I often feel baffled by audience reaction to such films. Take the most unendurable example: Twister. This was a gigantic hit, and many of my friends loved it. They all said the same thing: "Wasn't the flying cow great?" Yet by many other standards, Twister is awful. It has no plot, for one thing. First a tornado comes through and wrecks things, then another tornado comes through, then another, and so on. There is no real story at all. The film's characters are ciphers, the dialogue is awful, the film looks ugly, and two hours of death and destruction seem just plain repulsive to me. Traditional, pre-1970 Hollywood movies tended to stress plot. They had plot, plot and more plot. Audiences seemed to expect this. One suspects that had Twister been shown in a movie theater in 1939, that it would have been hooted off the screen by the audience. "Where is the story?" everyone would say.
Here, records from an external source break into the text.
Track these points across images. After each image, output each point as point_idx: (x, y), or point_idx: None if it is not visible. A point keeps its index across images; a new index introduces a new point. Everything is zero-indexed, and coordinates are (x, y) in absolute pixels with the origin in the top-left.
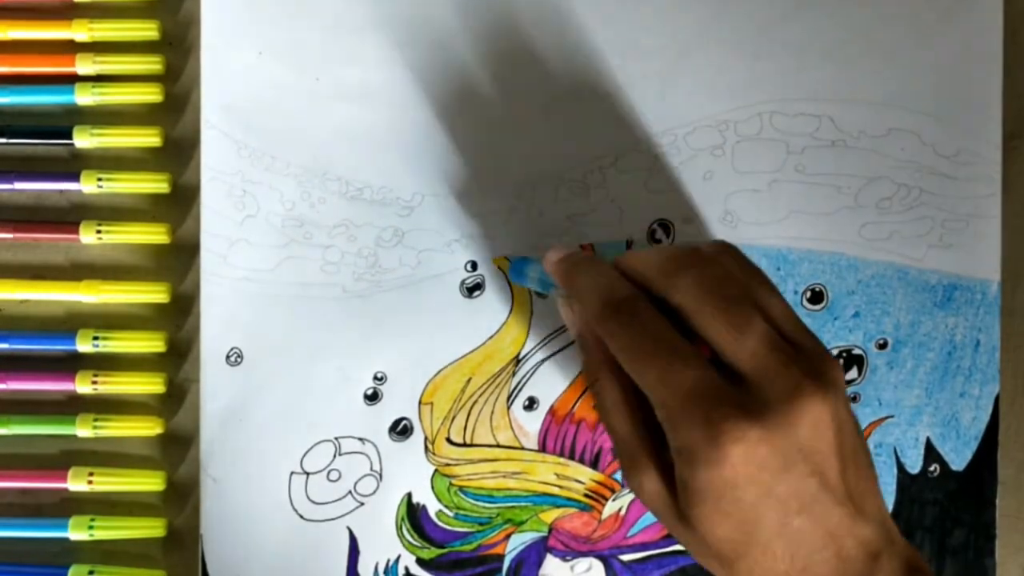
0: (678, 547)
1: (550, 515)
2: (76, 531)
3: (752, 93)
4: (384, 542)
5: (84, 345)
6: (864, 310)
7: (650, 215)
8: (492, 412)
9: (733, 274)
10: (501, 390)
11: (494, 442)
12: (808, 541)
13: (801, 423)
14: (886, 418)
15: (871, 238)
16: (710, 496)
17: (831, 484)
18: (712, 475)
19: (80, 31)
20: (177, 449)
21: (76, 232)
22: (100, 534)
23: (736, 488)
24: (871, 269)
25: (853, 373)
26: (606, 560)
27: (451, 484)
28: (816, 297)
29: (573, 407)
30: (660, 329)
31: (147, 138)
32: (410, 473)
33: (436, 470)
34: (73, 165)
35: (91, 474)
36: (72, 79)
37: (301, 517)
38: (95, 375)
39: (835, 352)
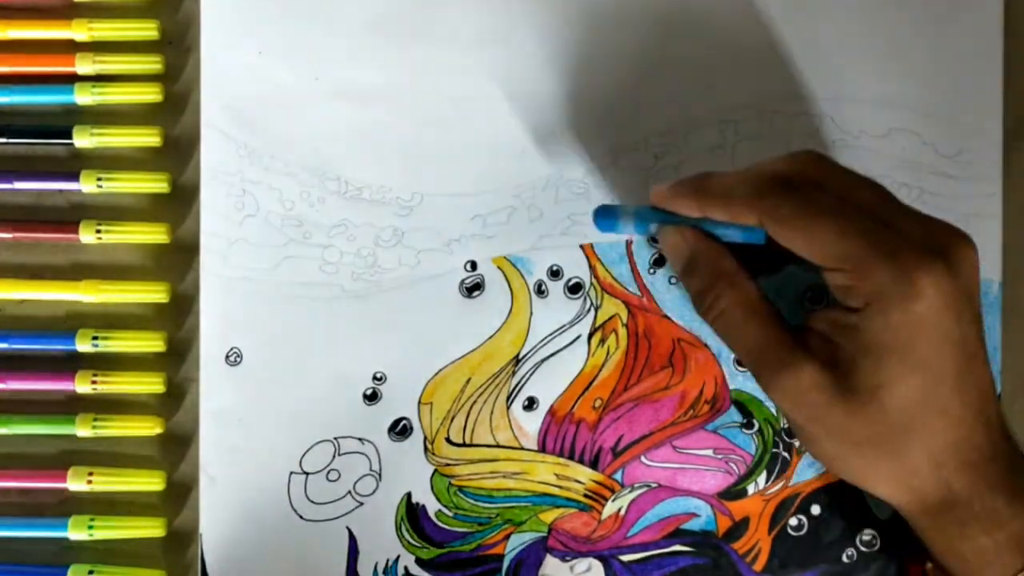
0: (678, 547)
1: (550, 515)
2: (76, 531)
3: (752, 93)
4: (383, 542)
5: (84, 345)
6: None
7: None
8: (491, 412)
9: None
10: (500, 390)
11: (493, 442)
12: (980, 393)
13: (968, 264)
14: None
15: None
16: (897, 348)
17: (981, 331)
18: (906, 316)
19: (80, 31)
20: (176, 449)
21: (76, 232)
22: (100, 534)
23: (924, 329)
24: None
25: None
26: (606, 560)
27: (450, 484)
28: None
29: (573, 407)
30: (827, 194)
31: (147, 138)
32: (409, 473)
33: (435, 470)
34: (73, 165)
35: (91, 474)
36: (72, 79)
37: (300, 517)
38: (95, 375)
39: None
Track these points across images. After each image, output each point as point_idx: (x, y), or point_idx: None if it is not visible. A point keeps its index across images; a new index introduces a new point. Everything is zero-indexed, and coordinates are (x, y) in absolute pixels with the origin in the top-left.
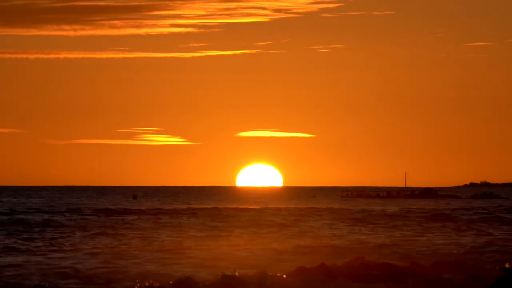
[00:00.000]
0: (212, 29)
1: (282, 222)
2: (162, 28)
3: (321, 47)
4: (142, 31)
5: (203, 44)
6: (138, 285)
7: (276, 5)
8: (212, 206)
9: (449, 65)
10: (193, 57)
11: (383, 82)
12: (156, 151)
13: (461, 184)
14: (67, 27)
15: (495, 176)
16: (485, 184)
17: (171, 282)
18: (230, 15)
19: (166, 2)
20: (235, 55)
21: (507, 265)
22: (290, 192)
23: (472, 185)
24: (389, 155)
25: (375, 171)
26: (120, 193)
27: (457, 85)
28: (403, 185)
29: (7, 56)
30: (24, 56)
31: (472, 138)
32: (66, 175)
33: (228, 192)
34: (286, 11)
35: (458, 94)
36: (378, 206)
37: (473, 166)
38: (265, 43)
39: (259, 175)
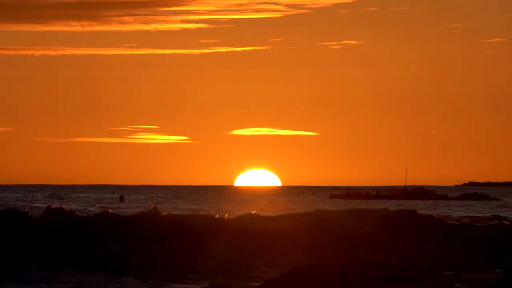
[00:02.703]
0: (223, 25)
1: None
2: (172, 24)
3: (333, 43)
4: (151, 27)
5: (214, 41)
6: None
7: (289, 0)
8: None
9: (465, 62)
10: (201, 54)
11: (394, 78)
12: (158, 149)
13: (460, 183)
14: (75, 23)
15: (499, 175)
16: (487, 184)
17: None
18: (242, 11)
19: None
20: (244, 51)
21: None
22: (286, 193)
23: (472, 184)
24: (392, 153)
25: (379, 169)
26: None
27: (471, 82)
28: (404, 183)
29: (12, 52)
30: (30, 52)
31: (483, 136)
32: (62, 174)
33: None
34: (299, 6)
35: (473, 91)
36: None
37: (474, 164)
38: (277, 39)
39: (257, 177)
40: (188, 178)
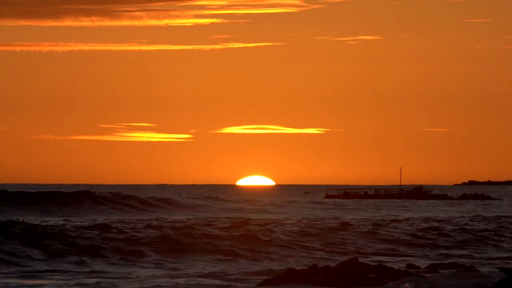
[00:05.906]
0: (237, 20)
1: None
2: (185, 19)
3: (348, 38)
4: (163, 22)
5: (226, 36)
6: None
7: None
8: None
9: (483, 58)
10: (212, 50)
11: (407, 75)
12: (159, 148)
13: (459, 182)
14: (84, 18)
15: (499, 174)
16: (487, 183)
17: None
18: (257, 6)
19: None
20: (257, 47)
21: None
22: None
23: (472, 183)
24: (393, 151)
25: (374, 168)
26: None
27: (482, 79)
28: (398, 183)
29: (19, 48)
30: (38, 48)
31: (485, 134)
32: (62, 174)
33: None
34: (315, 1)
35: (480, 88)
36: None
37: (475, 163)
38: (291, 35)
39: (255, 178)
40: (189, 177)
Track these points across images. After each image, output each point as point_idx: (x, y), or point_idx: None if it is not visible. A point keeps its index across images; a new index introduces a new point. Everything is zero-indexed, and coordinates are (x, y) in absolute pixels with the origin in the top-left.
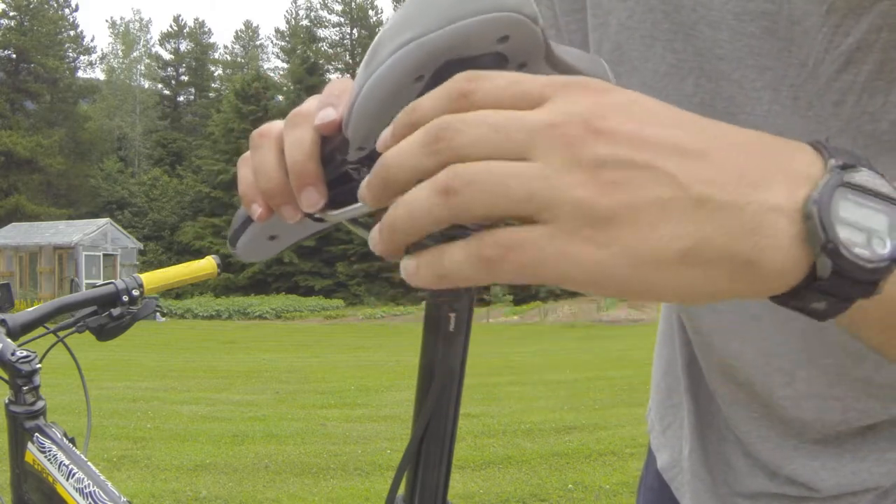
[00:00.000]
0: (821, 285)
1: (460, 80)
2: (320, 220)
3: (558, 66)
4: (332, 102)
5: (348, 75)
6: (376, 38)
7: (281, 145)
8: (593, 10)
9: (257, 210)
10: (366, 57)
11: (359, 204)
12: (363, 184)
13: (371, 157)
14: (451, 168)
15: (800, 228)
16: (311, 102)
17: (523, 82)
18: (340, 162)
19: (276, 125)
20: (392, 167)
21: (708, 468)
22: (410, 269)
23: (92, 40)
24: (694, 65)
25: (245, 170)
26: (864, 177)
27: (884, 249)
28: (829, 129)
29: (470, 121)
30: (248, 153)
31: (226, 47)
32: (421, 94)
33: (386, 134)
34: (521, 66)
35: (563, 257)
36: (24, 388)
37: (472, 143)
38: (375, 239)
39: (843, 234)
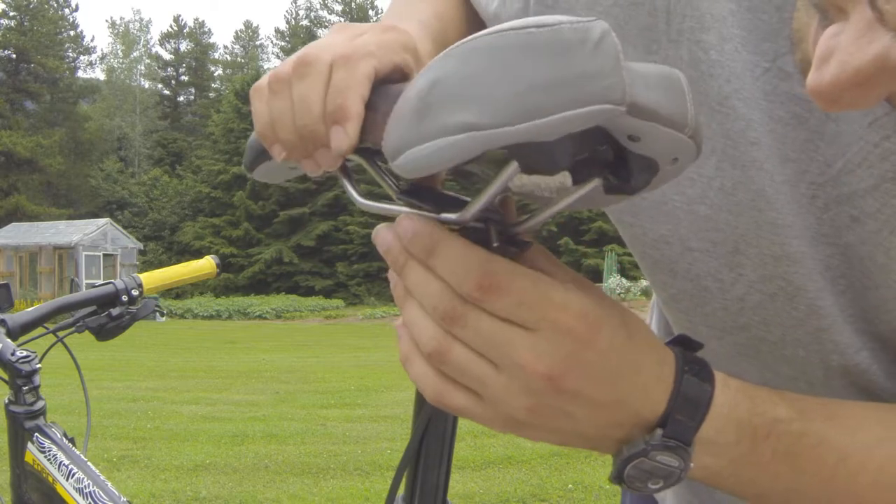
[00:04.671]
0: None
1: (474, 288)
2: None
3: (640, 115)
4: (337, 119)
5: (348, 23)
6: (427, 78)
7: (328, 79)
8: None
9: (280, 153)
10: (415, 99)
11: (394, 207)
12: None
13: None
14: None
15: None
16: (360, 58)
17: (522, 311)
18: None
19: (322, 56)
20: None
21: (694, 492)
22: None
23: (92, 40)
24: (717, 145)
25: (261, 105)
26: (657, 462)
27: (656, 486)
28: (845, 238)
29: (469, 339)
30: (261, 85)
31: (226, 47)
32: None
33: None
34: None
35: (489, 422)
36: (24, 388)
37: (469, 340)
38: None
39: (629, 472)
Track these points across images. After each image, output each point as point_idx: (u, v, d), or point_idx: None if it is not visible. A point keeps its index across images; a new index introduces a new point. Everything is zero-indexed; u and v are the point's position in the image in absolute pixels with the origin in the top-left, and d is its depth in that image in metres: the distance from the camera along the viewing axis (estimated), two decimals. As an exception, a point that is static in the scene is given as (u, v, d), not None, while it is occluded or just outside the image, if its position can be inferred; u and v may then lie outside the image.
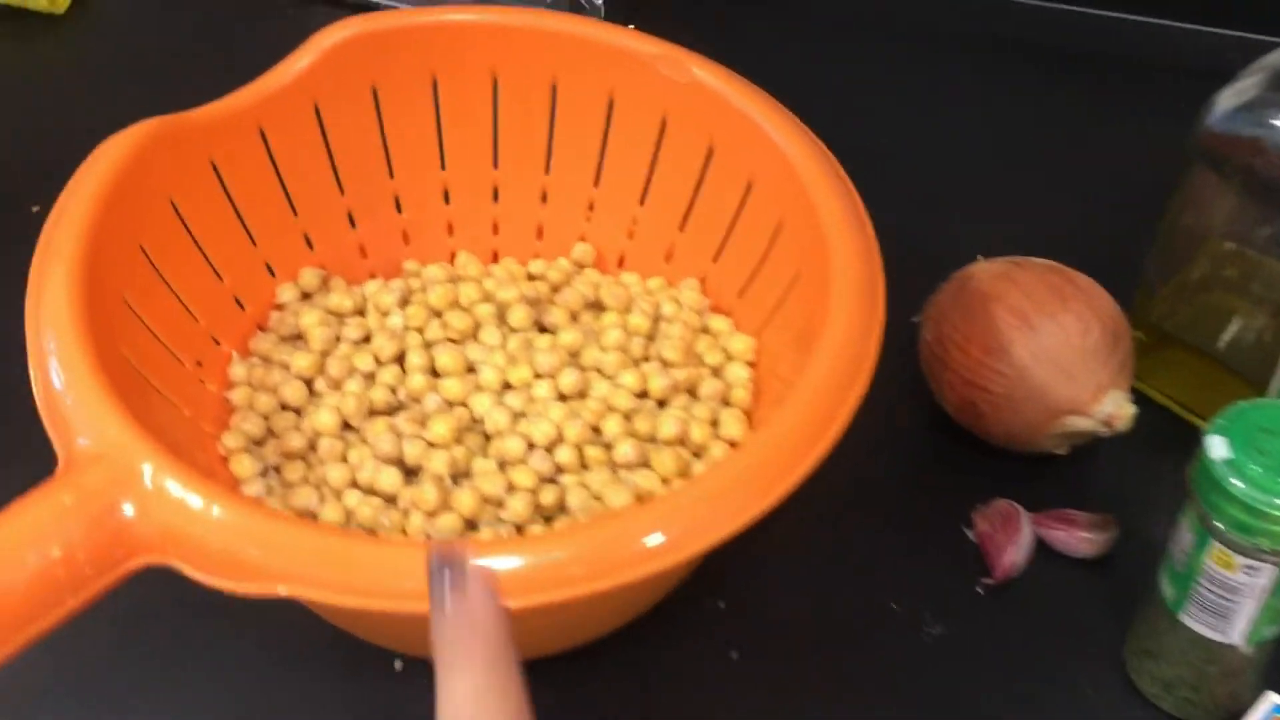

Racing films like The Fast and The Furious (Rob Cohen) and Torque (Joseph Kahn) use special effects to recreate high speed races, and stunts involving motorcycle and cars. These films are genuinely dazzling in the evocation of high speed, especially when seen in a theater. They also use an eye-popping array of bright color.
Several good comic book adaptations use special effects to create amazing stunts performed by their super-heroes, and to show the super-heroes' unique powers. These include Daredevil (Mark Steven Johnson), Fantastic Four (Tim Story) and Superman Returns (Bryan Singer). While there is some violence in these films - too much for my taste - the emphasis is on the amazing things superheroes do.
I think super-heroes are far better role models for us all, rather than the violent "heroes" of some recent Hollywood films. Superman, that archetypal super-hero, has always been a pacifist figure, throughout his long history in comic books. Superman is NOT a fighter. Instead, he is a man who uses his powers to help people, often in unique ways: shoring up bursting dams, rescuing kids, preventing disasters. The film Superman Returns captures this spirit with deep fidelity. Its centerpiece is an amazing stunt, in which Superman rescues a crashing air liner. This is a genuinely thrilling sequence. Later, Superman tries to prevent a disaster involving rising sea levels: a thinly disguised look at the horrors of Global Warming. Films like Superman Returns suggest that we should be out helping people, like Superman does. By contrast, I fear that films that glorify violence are suggesting that audiences support war. This is one reason I am so afraid of violent films.
Daredevil has one of the most beautiful special effects sequences of recent years. Rain splashes over a visualization of a woman's face, as created by the blind hero. This is a poetic scene that Cocteau would have loved.
There are other good films full of special effects that fall in neither of these two categories. Charlotte's Web (Gary Winick) is an example.
Critics seem to me to be using up whatever respect they possess from the public by recommending dreadful experiences like Yi Yi or You Can Count on Me, another visually dead, depressing look at awful people and situations masquerading as a movie. While I keep trying to get people interested in films that are visually beautiful, the critical community just keeps pushing films that are depressing.